Gather every line from the entries below that includes "الصحة".

════════════════════

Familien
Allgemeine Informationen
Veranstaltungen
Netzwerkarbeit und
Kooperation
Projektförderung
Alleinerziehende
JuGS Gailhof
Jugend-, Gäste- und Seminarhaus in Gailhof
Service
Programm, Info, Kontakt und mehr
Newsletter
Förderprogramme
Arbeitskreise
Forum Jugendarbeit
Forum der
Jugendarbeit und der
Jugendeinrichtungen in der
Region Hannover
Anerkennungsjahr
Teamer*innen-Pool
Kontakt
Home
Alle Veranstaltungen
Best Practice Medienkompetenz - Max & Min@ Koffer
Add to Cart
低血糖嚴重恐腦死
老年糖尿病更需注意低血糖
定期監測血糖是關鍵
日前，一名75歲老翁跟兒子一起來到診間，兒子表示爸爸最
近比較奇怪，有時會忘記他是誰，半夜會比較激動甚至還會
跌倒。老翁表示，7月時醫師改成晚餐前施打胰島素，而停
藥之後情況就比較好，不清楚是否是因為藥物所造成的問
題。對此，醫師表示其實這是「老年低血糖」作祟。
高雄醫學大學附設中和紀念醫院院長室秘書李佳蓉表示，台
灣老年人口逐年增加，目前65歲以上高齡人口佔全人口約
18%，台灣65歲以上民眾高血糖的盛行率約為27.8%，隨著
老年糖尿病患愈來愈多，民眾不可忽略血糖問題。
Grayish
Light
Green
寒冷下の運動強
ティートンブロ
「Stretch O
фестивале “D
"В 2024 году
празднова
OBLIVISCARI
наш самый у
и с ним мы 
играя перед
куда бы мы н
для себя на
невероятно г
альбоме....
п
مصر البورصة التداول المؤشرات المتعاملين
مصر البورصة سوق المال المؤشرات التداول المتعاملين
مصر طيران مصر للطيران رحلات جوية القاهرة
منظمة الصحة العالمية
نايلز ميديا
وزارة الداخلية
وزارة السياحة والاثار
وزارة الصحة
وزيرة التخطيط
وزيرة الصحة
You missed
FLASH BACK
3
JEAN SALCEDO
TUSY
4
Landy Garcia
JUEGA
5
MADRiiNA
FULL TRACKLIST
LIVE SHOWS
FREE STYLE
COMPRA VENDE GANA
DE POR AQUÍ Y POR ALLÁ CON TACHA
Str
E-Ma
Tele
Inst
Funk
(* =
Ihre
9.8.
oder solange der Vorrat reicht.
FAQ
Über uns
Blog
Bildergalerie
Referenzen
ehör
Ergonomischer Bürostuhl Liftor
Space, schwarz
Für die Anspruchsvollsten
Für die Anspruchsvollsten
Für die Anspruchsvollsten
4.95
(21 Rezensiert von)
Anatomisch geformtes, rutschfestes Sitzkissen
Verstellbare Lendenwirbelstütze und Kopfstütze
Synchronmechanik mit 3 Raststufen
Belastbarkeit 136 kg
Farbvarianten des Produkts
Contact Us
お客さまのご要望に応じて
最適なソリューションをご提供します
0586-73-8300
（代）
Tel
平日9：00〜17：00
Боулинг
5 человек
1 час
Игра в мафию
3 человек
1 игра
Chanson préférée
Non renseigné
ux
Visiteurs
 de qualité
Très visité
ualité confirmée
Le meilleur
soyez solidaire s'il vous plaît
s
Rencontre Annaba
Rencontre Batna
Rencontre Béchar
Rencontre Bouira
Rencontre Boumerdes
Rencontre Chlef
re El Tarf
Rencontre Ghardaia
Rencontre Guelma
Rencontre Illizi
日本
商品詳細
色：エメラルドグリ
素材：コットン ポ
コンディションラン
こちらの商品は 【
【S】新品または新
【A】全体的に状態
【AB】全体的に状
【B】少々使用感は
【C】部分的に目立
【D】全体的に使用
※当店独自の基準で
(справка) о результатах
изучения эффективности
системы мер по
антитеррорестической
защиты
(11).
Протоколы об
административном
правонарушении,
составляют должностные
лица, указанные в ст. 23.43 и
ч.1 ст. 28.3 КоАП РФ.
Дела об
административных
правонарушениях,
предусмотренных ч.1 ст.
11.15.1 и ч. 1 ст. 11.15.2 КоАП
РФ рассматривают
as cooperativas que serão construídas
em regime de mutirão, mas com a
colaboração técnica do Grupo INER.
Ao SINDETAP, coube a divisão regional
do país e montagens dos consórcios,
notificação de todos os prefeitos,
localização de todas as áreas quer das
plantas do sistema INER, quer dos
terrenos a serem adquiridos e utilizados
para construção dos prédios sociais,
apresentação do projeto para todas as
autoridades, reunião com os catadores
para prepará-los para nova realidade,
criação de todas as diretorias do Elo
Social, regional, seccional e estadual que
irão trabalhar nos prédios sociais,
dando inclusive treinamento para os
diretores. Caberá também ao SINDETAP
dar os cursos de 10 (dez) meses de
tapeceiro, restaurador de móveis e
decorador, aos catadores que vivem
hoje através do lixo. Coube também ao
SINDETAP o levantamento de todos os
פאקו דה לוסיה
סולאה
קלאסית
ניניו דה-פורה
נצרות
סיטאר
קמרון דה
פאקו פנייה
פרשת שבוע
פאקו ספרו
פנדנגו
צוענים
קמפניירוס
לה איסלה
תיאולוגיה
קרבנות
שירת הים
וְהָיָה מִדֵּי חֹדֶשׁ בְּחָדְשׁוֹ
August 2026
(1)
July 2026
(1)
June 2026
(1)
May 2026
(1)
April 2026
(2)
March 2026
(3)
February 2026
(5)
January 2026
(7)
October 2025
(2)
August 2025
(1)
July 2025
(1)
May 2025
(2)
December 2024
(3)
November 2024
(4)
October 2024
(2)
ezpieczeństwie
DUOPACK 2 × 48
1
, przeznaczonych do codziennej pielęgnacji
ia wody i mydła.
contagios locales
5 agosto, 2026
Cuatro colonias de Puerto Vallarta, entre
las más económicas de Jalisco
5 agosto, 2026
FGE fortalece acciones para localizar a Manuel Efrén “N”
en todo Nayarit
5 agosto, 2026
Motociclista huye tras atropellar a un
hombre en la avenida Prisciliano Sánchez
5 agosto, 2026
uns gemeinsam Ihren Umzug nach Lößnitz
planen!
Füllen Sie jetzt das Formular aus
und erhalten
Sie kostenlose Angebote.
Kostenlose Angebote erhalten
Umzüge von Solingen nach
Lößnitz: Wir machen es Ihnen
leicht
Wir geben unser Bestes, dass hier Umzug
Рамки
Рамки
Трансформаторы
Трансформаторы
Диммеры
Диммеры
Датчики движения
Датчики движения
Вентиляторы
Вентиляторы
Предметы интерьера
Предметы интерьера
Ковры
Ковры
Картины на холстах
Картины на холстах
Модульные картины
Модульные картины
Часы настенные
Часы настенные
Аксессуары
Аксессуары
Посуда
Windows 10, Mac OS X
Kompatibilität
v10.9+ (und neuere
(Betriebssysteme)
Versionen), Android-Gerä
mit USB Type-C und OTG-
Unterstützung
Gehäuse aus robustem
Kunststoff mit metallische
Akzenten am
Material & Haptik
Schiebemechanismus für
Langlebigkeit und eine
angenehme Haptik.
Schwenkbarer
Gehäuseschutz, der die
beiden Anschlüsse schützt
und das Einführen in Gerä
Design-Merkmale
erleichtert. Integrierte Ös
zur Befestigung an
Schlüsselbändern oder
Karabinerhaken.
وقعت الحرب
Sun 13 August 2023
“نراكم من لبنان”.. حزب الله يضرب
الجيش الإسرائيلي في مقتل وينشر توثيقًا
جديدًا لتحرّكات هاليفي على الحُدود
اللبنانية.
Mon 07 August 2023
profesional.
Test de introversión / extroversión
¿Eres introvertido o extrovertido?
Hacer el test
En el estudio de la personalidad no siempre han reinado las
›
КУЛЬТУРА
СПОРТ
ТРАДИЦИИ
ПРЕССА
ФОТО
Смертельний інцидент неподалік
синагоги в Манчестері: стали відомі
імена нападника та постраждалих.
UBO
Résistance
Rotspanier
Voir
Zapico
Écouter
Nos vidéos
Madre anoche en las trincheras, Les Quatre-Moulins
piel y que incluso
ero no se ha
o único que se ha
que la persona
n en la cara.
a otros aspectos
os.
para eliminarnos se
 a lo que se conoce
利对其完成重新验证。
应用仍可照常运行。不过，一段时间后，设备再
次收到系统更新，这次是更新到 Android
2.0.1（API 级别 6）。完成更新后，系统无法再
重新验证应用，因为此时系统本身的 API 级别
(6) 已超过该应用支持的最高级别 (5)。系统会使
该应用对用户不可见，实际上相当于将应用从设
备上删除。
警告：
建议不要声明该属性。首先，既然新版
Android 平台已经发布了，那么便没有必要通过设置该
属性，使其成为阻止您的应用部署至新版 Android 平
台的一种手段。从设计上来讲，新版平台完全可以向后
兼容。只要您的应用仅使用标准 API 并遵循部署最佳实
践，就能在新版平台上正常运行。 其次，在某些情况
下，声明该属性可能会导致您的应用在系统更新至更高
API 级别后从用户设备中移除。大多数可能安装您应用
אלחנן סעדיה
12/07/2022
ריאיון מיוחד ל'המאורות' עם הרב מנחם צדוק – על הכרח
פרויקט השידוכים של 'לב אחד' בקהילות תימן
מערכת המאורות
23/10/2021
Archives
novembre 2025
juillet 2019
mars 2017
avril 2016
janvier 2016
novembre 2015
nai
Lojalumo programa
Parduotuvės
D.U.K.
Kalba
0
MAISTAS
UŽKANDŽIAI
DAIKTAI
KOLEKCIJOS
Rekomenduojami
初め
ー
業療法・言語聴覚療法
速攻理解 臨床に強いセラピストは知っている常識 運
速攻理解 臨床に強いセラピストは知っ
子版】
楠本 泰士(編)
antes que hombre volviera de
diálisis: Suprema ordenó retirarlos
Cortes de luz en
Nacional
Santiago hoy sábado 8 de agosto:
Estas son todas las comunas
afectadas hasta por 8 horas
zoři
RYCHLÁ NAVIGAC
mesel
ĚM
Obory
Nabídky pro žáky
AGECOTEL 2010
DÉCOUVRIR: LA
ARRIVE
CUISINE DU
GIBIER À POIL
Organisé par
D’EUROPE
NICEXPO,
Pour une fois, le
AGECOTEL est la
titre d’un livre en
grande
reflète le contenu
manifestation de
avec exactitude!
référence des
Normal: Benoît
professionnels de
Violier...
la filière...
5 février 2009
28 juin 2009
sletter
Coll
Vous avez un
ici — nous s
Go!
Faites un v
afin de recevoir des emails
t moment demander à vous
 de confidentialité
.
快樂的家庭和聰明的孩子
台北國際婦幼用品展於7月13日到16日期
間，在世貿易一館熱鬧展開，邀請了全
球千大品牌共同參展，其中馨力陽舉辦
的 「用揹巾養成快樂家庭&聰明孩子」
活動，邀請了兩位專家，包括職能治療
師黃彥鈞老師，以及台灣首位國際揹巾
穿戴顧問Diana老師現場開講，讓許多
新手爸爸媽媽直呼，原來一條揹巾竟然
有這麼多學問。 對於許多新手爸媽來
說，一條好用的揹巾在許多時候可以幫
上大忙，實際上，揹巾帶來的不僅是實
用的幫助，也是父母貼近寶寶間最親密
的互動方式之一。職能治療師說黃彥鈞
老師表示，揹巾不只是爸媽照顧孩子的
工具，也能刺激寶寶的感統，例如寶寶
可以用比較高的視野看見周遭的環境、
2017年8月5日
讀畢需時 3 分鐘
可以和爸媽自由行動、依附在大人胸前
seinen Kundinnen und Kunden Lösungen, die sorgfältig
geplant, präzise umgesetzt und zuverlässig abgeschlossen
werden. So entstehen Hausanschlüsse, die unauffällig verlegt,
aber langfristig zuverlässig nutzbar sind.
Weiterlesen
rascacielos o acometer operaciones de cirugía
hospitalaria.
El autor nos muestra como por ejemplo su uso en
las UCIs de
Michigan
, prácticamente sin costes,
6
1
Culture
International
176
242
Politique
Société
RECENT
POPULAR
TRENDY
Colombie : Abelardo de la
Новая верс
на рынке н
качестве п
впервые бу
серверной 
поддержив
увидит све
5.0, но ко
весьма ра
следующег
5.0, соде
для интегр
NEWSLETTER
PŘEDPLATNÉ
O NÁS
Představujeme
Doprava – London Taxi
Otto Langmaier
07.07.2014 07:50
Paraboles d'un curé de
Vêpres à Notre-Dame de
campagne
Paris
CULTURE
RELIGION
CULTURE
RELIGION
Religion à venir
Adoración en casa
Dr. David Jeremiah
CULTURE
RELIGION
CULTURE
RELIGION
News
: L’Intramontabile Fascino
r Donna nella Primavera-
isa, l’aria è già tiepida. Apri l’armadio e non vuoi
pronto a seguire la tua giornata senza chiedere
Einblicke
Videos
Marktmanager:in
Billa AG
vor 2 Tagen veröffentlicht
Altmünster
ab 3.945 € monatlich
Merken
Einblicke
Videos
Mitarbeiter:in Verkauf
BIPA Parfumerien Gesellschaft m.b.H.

════════════════════

*Response*
منظمة الصحة العالمية
وزارة الصحة
وزيرة الصحة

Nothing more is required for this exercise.